### To do
When you reach the line containing "65: (531, 495)" in the entries below, start writing out each line exactly, and stop after the line containing "127: (125, 508)".

### Data
──────
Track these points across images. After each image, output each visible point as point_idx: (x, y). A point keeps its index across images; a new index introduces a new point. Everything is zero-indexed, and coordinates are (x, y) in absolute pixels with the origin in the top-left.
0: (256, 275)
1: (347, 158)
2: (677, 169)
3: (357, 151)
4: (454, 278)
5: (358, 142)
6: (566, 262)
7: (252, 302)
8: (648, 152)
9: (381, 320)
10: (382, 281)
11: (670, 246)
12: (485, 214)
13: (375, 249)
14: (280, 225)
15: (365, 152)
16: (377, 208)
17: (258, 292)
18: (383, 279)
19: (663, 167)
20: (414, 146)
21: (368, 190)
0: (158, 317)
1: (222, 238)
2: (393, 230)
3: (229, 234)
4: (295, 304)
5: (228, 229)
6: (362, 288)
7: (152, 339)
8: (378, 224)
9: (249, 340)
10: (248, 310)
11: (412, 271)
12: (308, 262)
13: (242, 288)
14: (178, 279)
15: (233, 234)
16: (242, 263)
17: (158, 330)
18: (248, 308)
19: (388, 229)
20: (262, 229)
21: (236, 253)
──────
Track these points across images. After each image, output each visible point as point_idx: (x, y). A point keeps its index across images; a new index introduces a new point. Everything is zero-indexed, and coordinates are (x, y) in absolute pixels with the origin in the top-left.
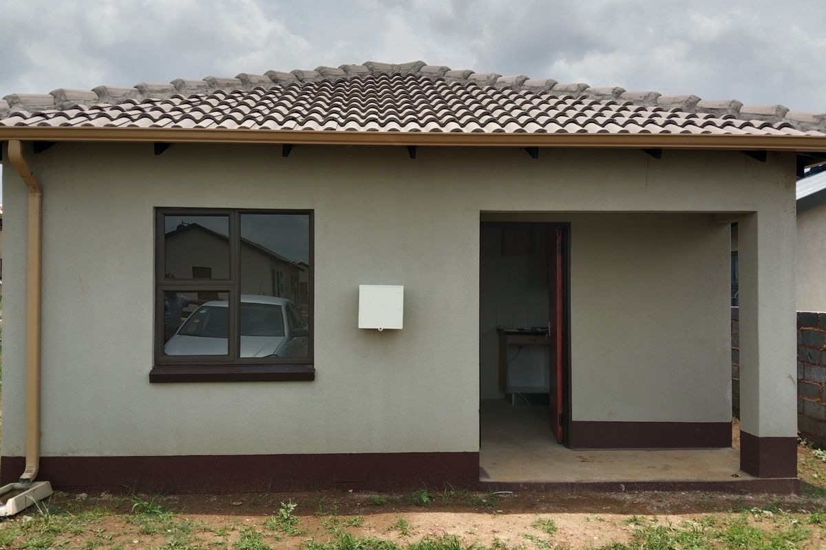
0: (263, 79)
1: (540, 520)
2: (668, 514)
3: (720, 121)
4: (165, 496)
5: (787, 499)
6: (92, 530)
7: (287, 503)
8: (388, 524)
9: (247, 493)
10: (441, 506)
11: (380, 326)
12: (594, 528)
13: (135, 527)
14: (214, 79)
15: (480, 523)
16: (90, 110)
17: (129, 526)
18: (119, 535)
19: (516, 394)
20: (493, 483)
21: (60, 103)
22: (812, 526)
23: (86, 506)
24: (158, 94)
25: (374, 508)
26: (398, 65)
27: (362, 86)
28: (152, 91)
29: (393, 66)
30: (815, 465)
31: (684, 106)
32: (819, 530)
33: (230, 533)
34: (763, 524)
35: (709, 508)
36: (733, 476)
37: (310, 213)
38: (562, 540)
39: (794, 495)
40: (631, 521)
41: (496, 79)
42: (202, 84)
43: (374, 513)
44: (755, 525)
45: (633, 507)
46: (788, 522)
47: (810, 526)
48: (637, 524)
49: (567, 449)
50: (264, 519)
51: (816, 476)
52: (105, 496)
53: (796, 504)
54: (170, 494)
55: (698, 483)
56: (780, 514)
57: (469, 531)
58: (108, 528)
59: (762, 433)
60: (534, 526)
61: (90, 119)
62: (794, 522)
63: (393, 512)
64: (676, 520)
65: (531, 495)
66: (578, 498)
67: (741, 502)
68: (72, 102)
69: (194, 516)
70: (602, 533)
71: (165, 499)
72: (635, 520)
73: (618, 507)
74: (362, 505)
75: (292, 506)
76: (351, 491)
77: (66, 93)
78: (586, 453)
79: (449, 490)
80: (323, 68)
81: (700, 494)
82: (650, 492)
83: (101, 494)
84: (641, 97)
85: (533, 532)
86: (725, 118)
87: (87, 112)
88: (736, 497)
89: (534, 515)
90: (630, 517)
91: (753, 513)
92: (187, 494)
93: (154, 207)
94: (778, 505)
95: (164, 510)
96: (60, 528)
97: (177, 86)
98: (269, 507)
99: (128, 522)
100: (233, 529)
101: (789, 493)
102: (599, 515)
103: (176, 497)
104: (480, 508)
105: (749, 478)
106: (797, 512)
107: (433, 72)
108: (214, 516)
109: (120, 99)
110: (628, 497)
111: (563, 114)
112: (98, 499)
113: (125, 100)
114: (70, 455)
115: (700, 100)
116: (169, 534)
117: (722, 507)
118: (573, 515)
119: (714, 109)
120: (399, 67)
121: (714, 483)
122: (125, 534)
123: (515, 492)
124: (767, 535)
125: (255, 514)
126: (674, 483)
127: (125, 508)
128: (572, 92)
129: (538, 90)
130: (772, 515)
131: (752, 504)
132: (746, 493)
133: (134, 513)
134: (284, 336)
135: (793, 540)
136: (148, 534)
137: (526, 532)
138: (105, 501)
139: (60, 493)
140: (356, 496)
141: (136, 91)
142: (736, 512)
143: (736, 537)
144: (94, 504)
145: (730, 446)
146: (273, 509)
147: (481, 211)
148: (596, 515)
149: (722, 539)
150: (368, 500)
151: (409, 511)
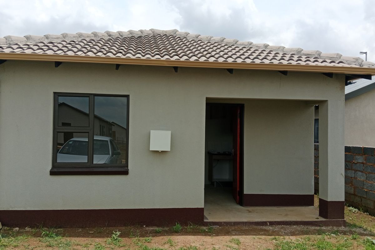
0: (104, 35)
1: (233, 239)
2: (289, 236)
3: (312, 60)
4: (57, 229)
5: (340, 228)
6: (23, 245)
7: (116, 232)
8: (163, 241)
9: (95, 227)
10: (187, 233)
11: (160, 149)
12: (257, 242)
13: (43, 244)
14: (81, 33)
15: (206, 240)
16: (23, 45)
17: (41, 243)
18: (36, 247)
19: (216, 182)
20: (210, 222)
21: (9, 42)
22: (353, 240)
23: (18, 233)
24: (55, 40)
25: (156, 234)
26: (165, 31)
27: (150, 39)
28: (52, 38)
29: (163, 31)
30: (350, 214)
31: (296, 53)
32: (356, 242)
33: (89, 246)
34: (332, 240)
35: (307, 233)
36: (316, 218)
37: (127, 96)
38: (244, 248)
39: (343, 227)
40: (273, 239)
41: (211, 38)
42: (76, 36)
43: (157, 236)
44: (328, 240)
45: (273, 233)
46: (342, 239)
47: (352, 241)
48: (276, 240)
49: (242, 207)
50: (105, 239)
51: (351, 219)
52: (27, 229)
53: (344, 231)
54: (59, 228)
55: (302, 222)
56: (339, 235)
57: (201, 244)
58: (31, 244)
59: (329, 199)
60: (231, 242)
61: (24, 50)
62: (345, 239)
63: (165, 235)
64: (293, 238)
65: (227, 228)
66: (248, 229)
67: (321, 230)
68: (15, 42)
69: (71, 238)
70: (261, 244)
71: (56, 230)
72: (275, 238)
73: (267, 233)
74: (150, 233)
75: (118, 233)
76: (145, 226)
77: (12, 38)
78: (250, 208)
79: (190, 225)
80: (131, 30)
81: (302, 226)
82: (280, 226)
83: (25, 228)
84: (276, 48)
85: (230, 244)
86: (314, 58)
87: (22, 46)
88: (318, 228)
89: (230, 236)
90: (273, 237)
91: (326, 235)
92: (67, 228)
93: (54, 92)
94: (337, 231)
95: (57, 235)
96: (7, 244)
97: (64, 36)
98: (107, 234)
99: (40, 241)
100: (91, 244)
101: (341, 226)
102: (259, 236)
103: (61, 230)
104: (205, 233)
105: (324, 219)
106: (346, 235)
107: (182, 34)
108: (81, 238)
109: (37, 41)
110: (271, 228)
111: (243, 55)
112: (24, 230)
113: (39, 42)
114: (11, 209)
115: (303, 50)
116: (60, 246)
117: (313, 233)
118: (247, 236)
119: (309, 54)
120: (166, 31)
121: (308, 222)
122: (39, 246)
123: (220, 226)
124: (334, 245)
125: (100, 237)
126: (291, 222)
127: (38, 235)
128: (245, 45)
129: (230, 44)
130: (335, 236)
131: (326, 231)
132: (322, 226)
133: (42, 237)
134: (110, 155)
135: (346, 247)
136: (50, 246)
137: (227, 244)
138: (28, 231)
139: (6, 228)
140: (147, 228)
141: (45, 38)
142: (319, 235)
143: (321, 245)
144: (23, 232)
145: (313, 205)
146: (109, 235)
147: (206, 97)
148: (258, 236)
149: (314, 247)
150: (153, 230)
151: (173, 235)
──────
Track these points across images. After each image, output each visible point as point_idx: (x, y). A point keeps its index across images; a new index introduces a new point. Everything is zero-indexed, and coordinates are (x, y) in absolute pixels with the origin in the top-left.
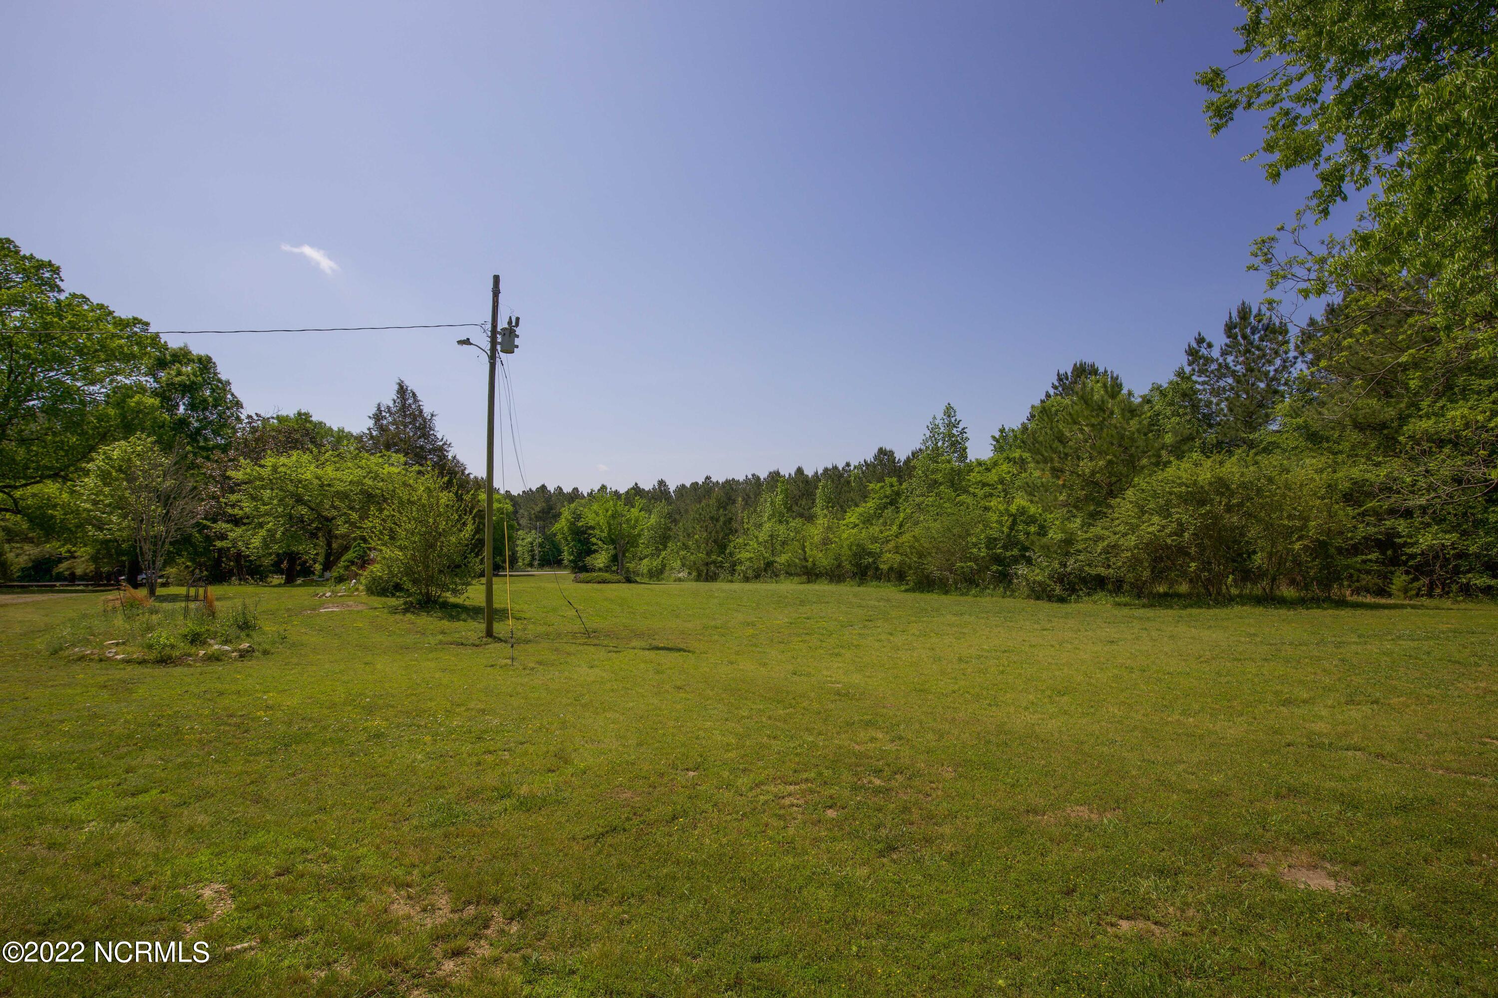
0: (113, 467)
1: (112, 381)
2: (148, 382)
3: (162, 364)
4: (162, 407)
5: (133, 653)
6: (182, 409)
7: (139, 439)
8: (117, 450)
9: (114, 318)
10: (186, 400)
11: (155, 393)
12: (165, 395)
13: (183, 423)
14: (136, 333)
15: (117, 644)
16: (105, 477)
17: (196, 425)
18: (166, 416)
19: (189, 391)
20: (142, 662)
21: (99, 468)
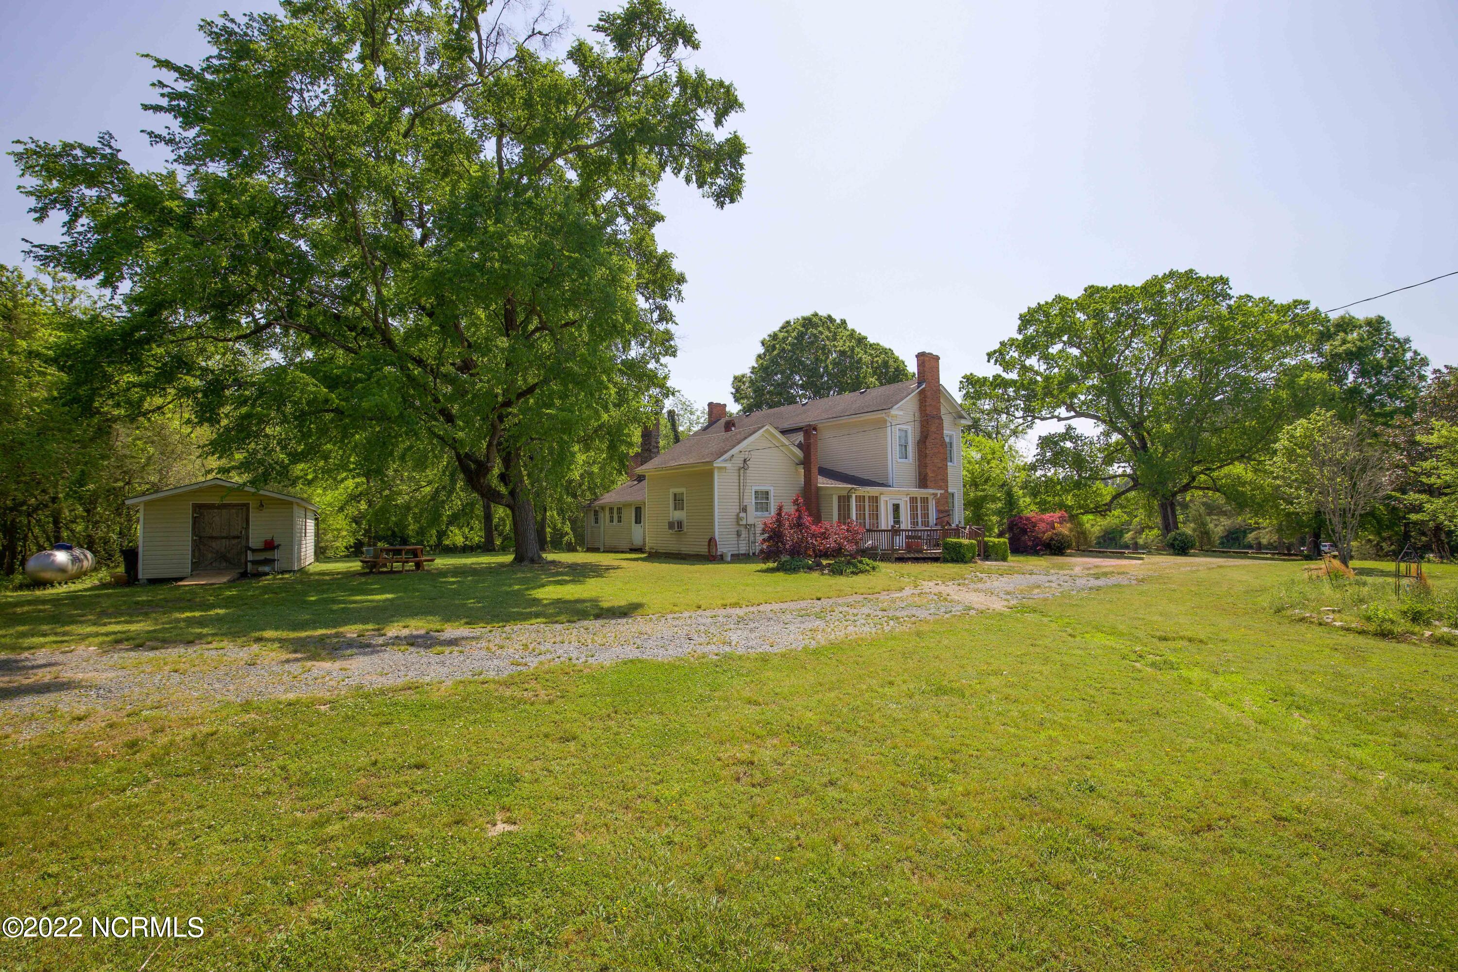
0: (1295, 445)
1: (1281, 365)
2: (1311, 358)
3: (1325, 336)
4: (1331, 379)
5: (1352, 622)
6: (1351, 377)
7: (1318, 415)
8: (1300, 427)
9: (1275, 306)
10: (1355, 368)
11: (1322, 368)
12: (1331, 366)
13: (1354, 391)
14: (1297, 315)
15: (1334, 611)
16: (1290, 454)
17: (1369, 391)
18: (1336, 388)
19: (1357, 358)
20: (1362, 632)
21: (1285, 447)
──────
### The answer
65: (531, 495)
66: (578, 498)
67: (741, 502)
68: (72, 102)
69: (194, 516)
70: (602, 533)
71: (165, 499)
72: (635, 520)
73: (618, 507)
74: (362, 505)
75: (292, 506)
76: (351, 491)
77: (66, 93)
78: (586, 453)
79: (449, 490)
80: (323, 68)
81: (700, 494)
82: (650, 492)
83: (101, 494)
84: (641, 97)
85: (533, 532)
86: (725, 118)
87: (87, 112)
88: (736, 497)
89: (534, 515)
90: (630, 517)
91: (753, 513)
92: (187, 494)
93: (154, 207)
94: (778, 505)
95: (164, 510)
96: (60, 528)
97: (177, 86)
98: (269, 507)
99: (128, 522)
100: (233, 529)
101: (789, 493)
102: (599, 515)
103: (176, 497)
104: (480, 508)
105: (749, 478)
106: (797, 512)
107: (433, 72)
108: (214, 516)
109: (120, 99)
110: (628, 497)
111: (563, 114)
112: (98, 499)
113: (125, 100)
114: (70, 455)
115: (700, 100)
116: (169, 534)
117: (722, 507)
118: (573, 515)
119: (714, 109)
120: (399, 67)
121: (714, 483)
122: (125, 534)
123: (515, 492)
124: (767, 535)
125: (255, 514)
126: (674, 483)
127: (125, 508)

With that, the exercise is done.